**STATED GOAL:**
Express the lines of the records below, from the very first line through the line containing "order: Ranunculales", as a JSON list of strings with one string per line and no blank lines.

**Dataset items:**
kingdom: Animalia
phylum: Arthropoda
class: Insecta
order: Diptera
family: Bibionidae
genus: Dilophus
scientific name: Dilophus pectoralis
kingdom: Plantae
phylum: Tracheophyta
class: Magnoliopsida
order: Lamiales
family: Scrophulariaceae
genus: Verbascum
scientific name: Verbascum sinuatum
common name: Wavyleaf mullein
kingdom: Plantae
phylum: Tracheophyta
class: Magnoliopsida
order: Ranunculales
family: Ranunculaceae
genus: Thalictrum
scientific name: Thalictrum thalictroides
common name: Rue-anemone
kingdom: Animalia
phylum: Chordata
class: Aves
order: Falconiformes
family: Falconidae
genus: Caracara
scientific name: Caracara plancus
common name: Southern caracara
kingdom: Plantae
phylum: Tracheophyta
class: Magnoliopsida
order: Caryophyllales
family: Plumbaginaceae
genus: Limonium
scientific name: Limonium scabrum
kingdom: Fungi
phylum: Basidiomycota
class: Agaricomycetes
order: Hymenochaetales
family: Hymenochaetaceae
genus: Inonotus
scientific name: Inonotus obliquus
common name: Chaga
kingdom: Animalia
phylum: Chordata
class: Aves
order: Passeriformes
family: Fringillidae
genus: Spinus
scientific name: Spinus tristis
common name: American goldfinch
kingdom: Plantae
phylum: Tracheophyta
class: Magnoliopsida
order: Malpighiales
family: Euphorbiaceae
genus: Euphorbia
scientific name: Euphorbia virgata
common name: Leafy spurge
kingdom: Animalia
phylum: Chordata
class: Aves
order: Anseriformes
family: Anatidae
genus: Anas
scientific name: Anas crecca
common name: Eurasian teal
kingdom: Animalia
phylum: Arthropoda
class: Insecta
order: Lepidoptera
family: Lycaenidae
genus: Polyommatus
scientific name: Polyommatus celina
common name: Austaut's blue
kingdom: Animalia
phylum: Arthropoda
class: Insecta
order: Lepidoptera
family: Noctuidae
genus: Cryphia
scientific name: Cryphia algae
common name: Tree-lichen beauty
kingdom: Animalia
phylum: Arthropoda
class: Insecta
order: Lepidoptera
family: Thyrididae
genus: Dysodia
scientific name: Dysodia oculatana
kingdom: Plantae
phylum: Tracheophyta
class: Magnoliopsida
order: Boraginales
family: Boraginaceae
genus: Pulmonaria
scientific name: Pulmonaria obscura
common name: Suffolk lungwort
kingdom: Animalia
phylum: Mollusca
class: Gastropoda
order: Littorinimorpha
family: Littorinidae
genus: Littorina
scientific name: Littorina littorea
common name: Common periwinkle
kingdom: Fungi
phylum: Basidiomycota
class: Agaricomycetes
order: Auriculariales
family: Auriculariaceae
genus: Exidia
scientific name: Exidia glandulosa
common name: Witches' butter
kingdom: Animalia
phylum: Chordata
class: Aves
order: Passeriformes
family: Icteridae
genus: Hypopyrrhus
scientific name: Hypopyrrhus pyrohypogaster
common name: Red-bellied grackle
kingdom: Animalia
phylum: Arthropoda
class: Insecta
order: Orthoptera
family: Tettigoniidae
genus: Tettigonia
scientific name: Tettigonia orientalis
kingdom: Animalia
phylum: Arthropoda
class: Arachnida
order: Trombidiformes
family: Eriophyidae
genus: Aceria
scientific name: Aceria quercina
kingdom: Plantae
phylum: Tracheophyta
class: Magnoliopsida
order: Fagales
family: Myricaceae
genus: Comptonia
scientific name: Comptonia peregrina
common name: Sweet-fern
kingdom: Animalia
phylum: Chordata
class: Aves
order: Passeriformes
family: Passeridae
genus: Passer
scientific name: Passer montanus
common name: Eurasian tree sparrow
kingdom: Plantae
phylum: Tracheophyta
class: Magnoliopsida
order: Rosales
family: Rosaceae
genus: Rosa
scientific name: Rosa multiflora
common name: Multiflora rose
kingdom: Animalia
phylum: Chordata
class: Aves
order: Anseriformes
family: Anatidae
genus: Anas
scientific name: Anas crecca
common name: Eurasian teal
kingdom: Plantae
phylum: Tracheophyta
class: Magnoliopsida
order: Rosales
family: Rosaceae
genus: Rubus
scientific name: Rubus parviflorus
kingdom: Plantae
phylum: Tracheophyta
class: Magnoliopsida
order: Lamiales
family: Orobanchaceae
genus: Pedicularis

**EXERCISE OUTPUT:**
[
  "kingdom: Animalia",
  "phylum: Arthropoda",
  "class: Insecta",
  "order: Diptera",
  "family: Bibionidae",
  "genus: Dilophus",
  "scientific name: Dilophus pectoralis",
  "kingdom: Plantae",
  "phylum: Tracheophyta",
  "class: Magnoliopsida",
  "order: Lamiales",
  "family: Scrophulariaceae",
  "genus: Verbascum",
  "scientific name: Verbascum sinuatum",
  "common name: Wavyleaf mullein",
  "kingdom: Plantae",
  "phylum: Tracheophyta",
  "class: Magnoliopsida",
  "order: Ranunculales"
]